## Reading text
——————

Now being a mother complicated all these things. I have to raise a daughter in a country that tells her that being fat or even a little curvy will cause social pariah-hood. If she's built like me this is a battle that may continue all her life, unless, maybe, I can pave the way for her to feel beautiful no matter what. I have to show her the balance between health and happiness. I have to fight some of these battles for her, and others I cannot. Turns out that to love your child is a kind of battlefield...

Sunday, February 14, 2010

Happy V-Day!

I usually am not one for the holidays. Really of any kind. Okay, I like Thanksgiving, nothing wrong with remembering to be thankful over a grotesquely large meail. Christmas is great, but the commercialization makes me ill. There are certain things I don't like about holidays. Holiday specific clothing for one. Why would I buy a a sweater that I can only wear for three weeks of the year? Have you ever seen a Christmas sweater where you thought, 'Yes, that was a good fashion choice.' I bet you haven't. I pointedly do not wear green on St. Patrick's Day. Whenever I think of people who truly enjoy holidays and all their trappings I usually picture an overly rouged woman, in a red jumper with heart antennae on her head bopping around an office or school with a glittery heart wand wishing everyone a 'Happy LOOOOOOVE Day!'
Sometimes I would wear black on Valentine's Day. Just because. Of all the minor holidays this one is a good one to hate, especially if your single. I get that, I respect that. I spent a lot of Valentine's Days hoping that a mysterious bouquet of flowers would show up. When it didn't I would claim that this was a stupid holiday only created by Hallmark. Which it probably is.

——————

## Task instructions
**1)** According to the blog post, what color does the writer pointedly avoid wearing on St. Patrick's Day?
**2)** Translate this sentence from the blog post into Spanish: "Christmas is great, but the commercialization makes me ill."

——————

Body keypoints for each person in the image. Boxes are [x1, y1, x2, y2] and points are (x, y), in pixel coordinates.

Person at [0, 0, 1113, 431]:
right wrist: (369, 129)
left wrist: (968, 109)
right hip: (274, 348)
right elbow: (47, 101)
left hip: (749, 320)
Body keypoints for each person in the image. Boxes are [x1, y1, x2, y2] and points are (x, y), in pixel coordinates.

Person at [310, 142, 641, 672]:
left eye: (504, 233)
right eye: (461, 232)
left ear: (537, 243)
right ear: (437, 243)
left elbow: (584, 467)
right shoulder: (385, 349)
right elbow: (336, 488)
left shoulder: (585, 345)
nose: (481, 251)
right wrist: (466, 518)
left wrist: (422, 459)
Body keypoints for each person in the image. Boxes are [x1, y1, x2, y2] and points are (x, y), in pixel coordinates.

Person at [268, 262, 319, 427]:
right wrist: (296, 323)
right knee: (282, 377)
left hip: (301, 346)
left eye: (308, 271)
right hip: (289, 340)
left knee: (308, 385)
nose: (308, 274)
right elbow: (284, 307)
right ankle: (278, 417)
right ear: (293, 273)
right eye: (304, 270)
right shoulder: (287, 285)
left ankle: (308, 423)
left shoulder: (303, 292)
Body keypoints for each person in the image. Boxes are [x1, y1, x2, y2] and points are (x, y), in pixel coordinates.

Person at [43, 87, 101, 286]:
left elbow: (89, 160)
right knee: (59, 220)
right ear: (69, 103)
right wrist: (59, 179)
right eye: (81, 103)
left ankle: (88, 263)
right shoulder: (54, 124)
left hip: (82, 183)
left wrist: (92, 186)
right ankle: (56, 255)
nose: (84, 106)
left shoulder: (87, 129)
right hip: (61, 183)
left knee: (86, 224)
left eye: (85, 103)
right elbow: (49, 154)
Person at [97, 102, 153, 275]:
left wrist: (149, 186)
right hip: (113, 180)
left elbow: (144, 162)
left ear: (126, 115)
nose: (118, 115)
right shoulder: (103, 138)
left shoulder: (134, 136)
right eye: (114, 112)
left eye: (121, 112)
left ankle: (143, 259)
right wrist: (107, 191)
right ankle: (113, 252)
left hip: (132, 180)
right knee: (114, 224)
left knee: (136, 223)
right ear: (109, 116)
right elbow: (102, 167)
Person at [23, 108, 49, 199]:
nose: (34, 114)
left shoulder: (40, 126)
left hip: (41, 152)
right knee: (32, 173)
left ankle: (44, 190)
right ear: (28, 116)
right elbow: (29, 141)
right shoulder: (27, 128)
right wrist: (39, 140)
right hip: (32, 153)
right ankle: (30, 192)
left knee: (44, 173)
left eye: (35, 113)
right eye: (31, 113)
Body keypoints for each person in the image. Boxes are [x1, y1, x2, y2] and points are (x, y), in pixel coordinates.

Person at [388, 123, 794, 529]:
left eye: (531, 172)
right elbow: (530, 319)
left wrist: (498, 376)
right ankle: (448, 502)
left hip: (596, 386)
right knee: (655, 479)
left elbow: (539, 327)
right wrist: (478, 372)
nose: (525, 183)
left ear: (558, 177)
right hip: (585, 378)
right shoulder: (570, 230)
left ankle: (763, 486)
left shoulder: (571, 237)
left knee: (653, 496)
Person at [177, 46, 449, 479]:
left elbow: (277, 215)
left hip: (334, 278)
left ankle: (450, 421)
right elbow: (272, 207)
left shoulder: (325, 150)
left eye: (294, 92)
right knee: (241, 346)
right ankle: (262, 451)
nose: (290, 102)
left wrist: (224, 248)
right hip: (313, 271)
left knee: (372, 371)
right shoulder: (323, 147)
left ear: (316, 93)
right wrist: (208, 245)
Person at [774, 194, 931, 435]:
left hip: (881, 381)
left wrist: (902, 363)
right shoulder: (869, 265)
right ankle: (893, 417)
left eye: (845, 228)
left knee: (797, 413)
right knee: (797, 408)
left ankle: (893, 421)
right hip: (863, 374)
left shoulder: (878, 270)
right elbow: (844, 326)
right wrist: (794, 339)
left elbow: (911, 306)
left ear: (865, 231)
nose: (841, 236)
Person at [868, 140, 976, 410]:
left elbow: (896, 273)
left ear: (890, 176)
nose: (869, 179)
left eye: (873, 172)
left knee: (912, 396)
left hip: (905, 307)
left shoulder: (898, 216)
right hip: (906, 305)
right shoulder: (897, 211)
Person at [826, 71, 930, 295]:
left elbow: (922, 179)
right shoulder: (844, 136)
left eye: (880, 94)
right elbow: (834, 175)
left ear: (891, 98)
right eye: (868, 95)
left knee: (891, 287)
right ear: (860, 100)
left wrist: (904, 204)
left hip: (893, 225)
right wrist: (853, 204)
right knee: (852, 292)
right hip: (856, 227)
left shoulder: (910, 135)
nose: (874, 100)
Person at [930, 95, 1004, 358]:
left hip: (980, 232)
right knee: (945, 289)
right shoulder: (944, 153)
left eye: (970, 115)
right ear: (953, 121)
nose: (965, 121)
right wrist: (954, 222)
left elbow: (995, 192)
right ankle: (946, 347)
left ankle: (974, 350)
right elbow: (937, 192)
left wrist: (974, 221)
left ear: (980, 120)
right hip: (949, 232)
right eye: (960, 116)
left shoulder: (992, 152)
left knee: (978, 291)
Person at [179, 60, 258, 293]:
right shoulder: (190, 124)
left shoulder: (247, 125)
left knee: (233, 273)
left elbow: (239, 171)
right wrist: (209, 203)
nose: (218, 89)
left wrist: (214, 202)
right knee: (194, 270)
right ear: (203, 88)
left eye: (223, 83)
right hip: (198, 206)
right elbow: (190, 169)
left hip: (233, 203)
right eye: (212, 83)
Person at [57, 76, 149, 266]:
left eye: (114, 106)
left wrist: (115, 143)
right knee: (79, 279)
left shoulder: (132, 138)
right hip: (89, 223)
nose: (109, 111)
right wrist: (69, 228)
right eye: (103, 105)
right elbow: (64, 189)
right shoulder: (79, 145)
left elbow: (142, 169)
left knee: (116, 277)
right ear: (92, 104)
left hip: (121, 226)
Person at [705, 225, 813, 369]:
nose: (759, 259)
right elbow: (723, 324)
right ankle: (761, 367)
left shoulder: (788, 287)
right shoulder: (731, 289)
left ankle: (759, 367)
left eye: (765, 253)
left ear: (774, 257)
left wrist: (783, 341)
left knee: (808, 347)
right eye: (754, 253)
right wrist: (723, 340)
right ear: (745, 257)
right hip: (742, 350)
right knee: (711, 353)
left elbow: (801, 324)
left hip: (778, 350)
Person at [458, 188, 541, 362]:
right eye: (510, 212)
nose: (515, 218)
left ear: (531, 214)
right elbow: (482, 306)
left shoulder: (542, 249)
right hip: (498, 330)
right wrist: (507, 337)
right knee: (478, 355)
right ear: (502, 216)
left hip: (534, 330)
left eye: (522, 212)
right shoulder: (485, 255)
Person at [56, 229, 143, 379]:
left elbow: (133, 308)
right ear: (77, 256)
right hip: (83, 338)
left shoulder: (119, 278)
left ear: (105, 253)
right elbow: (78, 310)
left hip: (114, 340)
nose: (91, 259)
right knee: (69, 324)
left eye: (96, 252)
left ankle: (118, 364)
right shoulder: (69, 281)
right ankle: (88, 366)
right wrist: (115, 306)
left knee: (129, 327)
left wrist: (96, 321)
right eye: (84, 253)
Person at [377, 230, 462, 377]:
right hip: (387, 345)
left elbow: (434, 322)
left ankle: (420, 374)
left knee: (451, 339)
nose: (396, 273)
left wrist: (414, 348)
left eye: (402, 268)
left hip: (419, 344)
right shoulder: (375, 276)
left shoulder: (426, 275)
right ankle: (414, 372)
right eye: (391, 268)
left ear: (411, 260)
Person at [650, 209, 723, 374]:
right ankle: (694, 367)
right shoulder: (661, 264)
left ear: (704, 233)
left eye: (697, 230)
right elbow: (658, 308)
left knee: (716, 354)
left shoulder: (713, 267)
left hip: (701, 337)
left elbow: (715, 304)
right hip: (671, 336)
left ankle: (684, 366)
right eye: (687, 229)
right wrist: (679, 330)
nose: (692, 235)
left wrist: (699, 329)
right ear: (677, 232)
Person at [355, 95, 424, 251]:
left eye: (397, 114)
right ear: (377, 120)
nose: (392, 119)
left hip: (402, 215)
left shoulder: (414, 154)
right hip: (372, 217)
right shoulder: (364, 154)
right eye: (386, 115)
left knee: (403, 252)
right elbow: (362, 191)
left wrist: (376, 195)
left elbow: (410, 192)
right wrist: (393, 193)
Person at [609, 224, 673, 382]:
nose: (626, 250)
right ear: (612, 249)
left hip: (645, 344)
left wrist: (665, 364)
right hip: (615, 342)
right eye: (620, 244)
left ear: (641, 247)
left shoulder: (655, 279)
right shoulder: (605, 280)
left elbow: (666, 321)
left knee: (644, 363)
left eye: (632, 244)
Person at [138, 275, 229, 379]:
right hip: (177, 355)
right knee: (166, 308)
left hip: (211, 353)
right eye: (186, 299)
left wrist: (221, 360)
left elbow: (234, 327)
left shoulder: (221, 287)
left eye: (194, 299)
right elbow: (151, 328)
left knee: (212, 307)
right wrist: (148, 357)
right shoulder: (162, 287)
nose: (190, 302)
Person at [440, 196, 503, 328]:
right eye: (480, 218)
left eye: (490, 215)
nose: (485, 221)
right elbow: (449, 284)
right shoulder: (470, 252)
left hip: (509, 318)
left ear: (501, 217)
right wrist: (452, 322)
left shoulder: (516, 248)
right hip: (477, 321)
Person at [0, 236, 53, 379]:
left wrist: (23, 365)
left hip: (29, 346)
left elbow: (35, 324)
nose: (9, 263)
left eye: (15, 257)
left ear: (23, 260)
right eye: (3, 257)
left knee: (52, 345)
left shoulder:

——————

## Solutions to the tasks
**1)** Green.

**2)** La Navidad es genial, pero la comercialización me enferma.